Stored data entries
.....

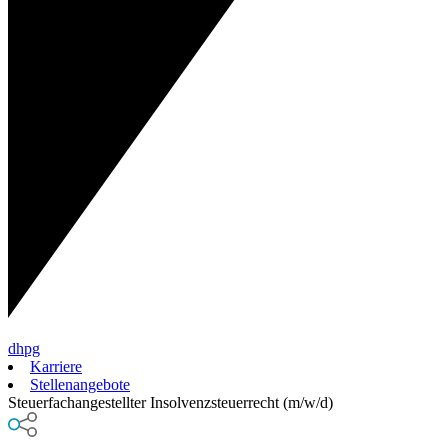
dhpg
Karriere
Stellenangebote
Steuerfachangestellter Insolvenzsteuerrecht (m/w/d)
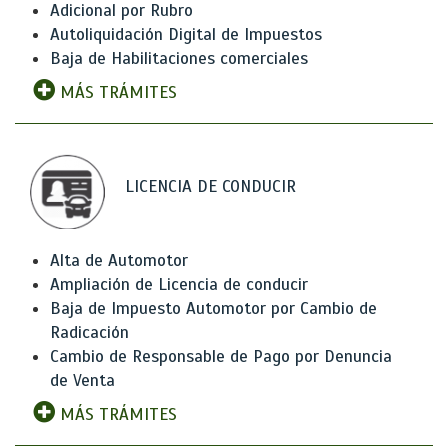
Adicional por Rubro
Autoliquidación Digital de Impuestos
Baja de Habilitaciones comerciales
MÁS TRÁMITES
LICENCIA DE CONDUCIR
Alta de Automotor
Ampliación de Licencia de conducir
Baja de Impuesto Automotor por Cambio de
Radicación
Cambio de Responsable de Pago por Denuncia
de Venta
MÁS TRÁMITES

.....

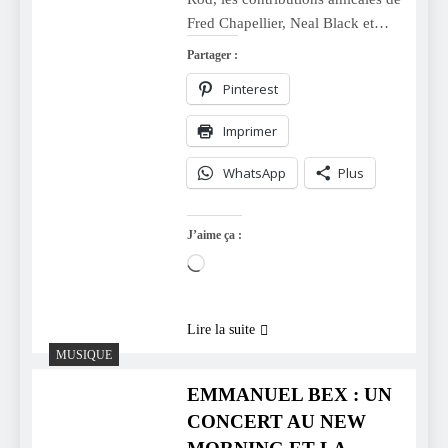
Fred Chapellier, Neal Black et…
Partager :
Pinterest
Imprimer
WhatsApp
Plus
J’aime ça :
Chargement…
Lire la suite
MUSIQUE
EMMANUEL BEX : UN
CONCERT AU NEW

.....

**YOUR GOAL**. Express the lines as a JSON list of strings, one string per line and blank lines omitted, taking only the part that opens with the line containing "Fred Chapellier, Neal Black et…" and closes with the line containing "CONCERT AU NEW".

**ANSWER TO THE EXERCISE**.
[
  "Fred Chapellier, Neal Black et…",
  "Partager :",
  "Pinterest",
  "Imprimer",
  "WhatsApp",
  "Plus",
  "J’aime ça :",
  "Chargement…",
  "Lire la suite",
  "MUSIQUE",
  "EMMANUEL BEX : UN",
  "CONCERT AU NEW"
]